Si el autor que escribe dice una verdad y sienta una idea luminosa, no sabemos qué más valor le han de dar los pocos sabios que en el mundo han sido, reunidos en su apoyo; y si su aserción es falsa, o sienta una idea despreciable, no consideramos que haya Horacio ni Aristóteles capaz de disculpar su tontería. Agrégase a esto, que por lo regular suele tergiversarse el sentido de los autores pasados, para acomodar su texto a nuestra idea, a veces en materias cuya posible existencia ni siquiera sospechó la docta antigüedad.

Verdad es que el vulgo, que ignora la lengua en que se le trae la cita, suele quedar deslumbrado. Éste es el origen del aplauso y de la algazara que se arma en el teatro siempre que un autor, conocedor del corazón humano, ingiere en su drama uno o muchos latines, o palabras técnicas y científicas que entienden pocos; cada cual se apresura a reírse, para que no piense el que tiene al lado que no ha entendido toda la picardía de aquella palabra. Tal es la condición de nuestra pueril vanidad. Sucede, también, que se lee con desprecio o indiferencia a un autor moderno, y sólo se le empieza a respetar desde que se ve la autoridad del antiguo, como si estos hombres con quienes se vive diariamente, ni fuesen capaces de decir por sí solos cosa alguna que valga la pena de ser leída, porque está probado que no hay cosa para ser tenido en mucho como morirse, a lo cual se agrega que el vulgo ignora cuán fácil es encontrar en el día textos para todo, y que es más difícil tener mucho saber que aparentarlo. Todo esto es verdad, y es lo único que en apoyo de las citas y epígrafes encontramos, pero el hombre verdaderamente superior desprecia estas vulgaridades.

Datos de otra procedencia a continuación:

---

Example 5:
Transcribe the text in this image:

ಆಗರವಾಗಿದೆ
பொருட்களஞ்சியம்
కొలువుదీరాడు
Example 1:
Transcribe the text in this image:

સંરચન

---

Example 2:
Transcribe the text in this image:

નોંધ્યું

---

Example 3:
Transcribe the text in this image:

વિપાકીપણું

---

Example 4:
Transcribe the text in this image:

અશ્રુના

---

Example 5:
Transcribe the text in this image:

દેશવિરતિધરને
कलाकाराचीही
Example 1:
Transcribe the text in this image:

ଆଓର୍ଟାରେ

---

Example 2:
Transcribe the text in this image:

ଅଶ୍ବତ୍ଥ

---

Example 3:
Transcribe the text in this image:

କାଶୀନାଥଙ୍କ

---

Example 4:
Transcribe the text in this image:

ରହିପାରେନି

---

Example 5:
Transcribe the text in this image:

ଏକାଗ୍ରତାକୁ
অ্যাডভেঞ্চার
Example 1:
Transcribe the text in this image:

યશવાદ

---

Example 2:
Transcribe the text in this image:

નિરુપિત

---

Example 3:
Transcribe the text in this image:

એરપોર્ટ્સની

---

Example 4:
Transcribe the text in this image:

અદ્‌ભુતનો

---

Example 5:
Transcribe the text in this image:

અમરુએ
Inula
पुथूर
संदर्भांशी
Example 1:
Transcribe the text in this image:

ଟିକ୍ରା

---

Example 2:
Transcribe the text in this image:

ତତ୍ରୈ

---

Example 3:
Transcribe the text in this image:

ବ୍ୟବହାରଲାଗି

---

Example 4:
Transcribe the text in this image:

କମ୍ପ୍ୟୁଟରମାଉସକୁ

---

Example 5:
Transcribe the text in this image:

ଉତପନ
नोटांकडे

Nosotros, que no somos hombres superiores, ni nos creemos vulgo, tomaremos de buena gana un medio igualmente apartado de ambos extremos, y desearíamos que, más celosos de nuestro orgullo nacional, no fuésemos por agua a los ríos extranjeros, teniéndolos caudalosos en nuestra casa. Cansados estamos ya del utile dulci tan repetido, del lectorem delectando, etc., del obscurus fio, etc., del parturiens montes, del on sera ridicule, etc., del c’est un droit qu’à la porte, etcétera, y de toda esa antigua retahíla de viejísimos proverbios literarios desgastados bajo la pluma de todos los pedantes, y que, por buenos que sean, han perdido ya para nuestro paladar, como manjar repetido, toda su antigua novedad y su picante sainete.

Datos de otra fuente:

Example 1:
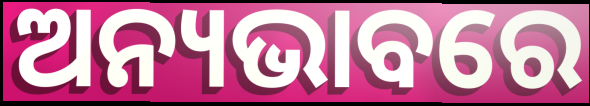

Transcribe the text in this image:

ଅନ୍ୟଭାବରେ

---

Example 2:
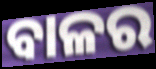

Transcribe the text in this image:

ବାଳର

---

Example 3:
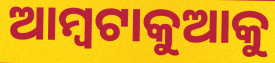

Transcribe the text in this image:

ଆମ୍ବଟାକୁଆକୁ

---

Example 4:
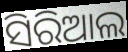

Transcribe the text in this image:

ସିରିଆଲ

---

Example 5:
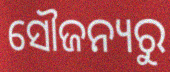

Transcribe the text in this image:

ସୌଜନ୍ୟରୁ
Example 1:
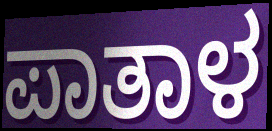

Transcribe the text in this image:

ಪಾತಾಳ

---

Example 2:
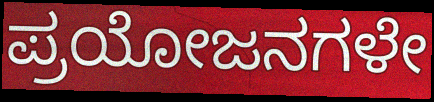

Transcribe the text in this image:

ಪ್ರಯೋಜನಗಳೇ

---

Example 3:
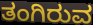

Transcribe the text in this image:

ತಂಗಿರುವ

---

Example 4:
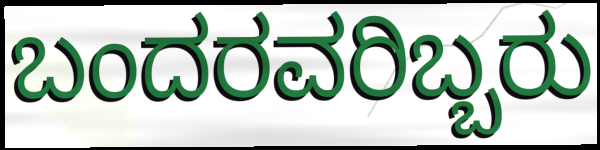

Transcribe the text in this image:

ಬಂದರವರಿಬ್ಬರು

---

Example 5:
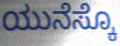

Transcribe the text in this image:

ಯುನೆಸ್ಕೊ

Creemos que casi todo está dicho y escrito en castellano. No atreviéndonos, pues, a desterrar del todo esta manía, porque el vulgo no crea que sabemos menos, o tenemos menos libros que nuestros hermanos en Apolo, traeremos siempre en nuestro apoyo autoridades españolas, que no nos han de faltar aunque tratásemos de poner a cada artículo siete epígrafes y cincuenta citas, como lo hacía cierto Duende Satírico de pícara recordación, que algunas veces se las hemos contado; de suerte que no había modo de entrar a sus cuadernos sino atropellando a una infinidad de varones respetables que le esperaban al pobre lector a la puerta, como para darle una cencerrada al ver donde se metía.

Sin embargo, por si el público curioso dudase de nuestra mucha latinidad y de nuestros adelantamientos en la lengua francesa, nos reservamos el derecho de darle al fin de la publicación de nuestros números, si lo creyésemos conducente para nuestra buena opinión, una listita de los epígrafes y citas más o menos oportunas, que hubiéramos podido usar en el discurso de nuestras habladurías, lo cual podremos hacer cómodamente, aun sin saber mucho latín ni francés, con sólo echarnos a copiarlos de los libros y papeles que andan impresos, que cada uno trae por lo menos en su frontis su epígrafe, que le viene bien, además de muchas citas en el discurso de la obra, que le vienen mal, y otras que de ninguna manera le vienen ni bien ni mal.

El Pobrecito Hablador, 6 de noviembre de 1832.

[Nota editorial: Otras eds.: Artículos varios, ed. E. Correa Calderón, Madrid, Castalia, 1984, pp. 294-297.]